What you will do: Please copy every line below that contains the string "optical".

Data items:
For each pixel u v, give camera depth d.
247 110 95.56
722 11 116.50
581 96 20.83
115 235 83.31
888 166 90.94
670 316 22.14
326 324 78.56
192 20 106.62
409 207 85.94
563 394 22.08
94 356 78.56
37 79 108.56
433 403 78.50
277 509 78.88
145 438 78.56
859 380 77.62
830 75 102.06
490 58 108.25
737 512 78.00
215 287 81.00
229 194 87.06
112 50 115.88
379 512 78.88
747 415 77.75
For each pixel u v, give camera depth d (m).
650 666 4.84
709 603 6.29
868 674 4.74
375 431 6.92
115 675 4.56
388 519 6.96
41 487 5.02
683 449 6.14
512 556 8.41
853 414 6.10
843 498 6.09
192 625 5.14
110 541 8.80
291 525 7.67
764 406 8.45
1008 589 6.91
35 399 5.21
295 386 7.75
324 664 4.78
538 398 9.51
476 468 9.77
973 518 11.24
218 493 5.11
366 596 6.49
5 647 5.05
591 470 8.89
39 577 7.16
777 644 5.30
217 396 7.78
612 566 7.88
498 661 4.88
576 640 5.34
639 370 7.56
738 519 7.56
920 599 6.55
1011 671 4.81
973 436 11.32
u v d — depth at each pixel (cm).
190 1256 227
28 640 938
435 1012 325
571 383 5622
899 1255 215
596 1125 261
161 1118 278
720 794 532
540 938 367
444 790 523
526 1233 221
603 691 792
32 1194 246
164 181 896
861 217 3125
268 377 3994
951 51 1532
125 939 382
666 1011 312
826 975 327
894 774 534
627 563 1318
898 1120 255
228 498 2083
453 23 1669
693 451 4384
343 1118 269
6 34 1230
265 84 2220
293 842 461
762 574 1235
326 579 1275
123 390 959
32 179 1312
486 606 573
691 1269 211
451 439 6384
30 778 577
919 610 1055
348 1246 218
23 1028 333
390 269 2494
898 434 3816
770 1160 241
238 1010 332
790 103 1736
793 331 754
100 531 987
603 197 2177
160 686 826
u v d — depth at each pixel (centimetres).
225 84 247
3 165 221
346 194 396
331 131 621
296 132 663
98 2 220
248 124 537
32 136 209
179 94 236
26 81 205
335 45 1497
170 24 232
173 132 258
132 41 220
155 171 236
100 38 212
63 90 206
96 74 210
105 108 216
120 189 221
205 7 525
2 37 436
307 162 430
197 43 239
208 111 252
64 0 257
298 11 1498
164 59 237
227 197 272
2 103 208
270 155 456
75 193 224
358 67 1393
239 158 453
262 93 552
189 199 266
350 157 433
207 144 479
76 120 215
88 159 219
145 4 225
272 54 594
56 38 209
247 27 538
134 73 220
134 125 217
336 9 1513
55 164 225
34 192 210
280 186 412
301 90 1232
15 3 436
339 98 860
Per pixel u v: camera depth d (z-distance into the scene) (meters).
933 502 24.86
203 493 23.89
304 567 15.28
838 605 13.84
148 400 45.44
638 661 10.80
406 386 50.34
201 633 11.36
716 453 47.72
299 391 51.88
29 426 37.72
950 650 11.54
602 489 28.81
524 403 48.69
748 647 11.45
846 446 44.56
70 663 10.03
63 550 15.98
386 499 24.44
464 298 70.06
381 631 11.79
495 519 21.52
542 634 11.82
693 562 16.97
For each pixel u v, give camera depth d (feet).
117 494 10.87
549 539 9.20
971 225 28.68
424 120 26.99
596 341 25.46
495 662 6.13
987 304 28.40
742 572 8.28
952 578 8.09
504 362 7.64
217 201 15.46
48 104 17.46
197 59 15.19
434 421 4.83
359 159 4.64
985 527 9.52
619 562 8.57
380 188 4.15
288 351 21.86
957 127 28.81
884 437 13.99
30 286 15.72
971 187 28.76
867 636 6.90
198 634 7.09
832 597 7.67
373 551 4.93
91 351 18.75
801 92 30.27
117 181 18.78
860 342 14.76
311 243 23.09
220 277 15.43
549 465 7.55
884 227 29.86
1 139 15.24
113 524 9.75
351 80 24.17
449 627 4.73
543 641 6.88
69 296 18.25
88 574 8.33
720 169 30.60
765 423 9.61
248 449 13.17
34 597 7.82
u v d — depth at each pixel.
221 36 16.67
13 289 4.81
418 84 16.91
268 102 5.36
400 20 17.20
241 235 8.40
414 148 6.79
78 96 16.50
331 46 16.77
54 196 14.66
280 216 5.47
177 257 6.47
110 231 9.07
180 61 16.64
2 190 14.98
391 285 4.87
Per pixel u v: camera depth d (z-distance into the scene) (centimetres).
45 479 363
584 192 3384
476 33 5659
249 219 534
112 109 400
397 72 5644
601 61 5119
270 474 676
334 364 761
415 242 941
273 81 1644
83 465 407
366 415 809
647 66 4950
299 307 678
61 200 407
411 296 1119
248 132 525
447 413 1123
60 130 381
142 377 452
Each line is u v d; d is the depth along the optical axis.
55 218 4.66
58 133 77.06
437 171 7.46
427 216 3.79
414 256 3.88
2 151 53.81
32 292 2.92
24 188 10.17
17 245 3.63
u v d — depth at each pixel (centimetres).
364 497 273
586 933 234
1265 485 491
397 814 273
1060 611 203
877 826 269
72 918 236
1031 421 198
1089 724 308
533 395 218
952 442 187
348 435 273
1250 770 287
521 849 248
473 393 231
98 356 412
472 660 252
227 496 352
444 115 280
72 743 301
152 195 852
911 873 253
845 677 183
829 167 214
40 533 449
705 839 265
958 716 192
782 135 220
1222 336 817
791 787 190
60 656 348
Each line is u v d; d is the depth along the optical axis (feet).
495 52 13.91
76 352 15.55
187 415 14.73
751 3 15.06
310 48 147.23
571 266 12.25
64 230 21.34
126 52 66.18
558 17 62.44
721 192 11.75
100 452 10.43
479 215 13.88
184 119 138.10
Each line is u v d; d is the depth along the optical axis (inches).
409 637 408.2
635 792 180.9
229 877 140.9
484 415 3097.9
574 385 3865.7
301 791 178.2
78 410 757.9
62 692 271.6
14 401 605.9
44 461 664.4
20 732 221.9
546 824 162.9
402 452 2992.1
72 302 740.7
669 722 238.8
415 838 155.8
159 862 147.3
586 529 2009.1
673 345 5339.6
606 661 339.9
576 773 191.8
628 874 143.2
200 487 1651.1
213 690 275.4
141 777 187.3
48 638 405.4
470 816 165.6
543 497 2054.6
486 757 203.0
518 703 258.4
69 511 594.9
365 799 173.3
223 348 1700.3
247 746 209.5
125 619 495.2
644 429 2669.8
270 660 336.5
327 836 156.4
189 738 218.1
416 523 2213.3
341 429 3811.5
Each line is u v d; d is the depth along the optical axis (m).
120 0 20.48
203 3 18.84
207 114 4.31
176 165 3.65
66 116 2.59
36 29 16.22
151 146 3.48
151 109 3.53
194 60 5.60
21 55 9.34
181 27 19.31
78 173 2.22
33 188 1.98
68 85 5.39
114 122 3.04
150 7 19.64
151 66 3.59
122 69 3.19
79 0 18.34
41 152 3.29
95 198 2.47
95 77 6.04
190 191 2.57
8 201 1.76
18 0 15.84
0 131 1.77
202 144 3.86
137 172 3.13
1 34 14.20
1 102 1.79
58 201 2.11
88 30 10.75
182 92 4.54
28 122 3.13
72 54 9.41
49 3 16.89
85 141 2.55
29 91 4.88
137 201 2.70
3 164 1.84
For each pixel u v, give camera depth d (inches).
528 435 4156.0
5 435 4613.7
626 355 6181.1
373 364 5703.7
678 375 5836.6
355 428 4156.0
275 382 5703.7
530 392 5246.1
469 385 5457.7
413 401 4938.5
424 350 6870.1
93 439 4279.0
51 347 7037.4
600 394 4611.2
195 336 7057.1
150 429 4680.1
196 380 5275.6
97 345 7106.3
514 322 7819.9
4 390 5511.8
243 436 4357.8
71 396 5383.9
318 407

Solution for this exercise:
Each line is u v d; d is the depth along the optical axis.
Each line is u v d; d is the depth along the optical axis (feet).
Each line is u v d; d is the depth along the optical axis (inches).
Each line is u v d; d is the depth along the optical axis (m).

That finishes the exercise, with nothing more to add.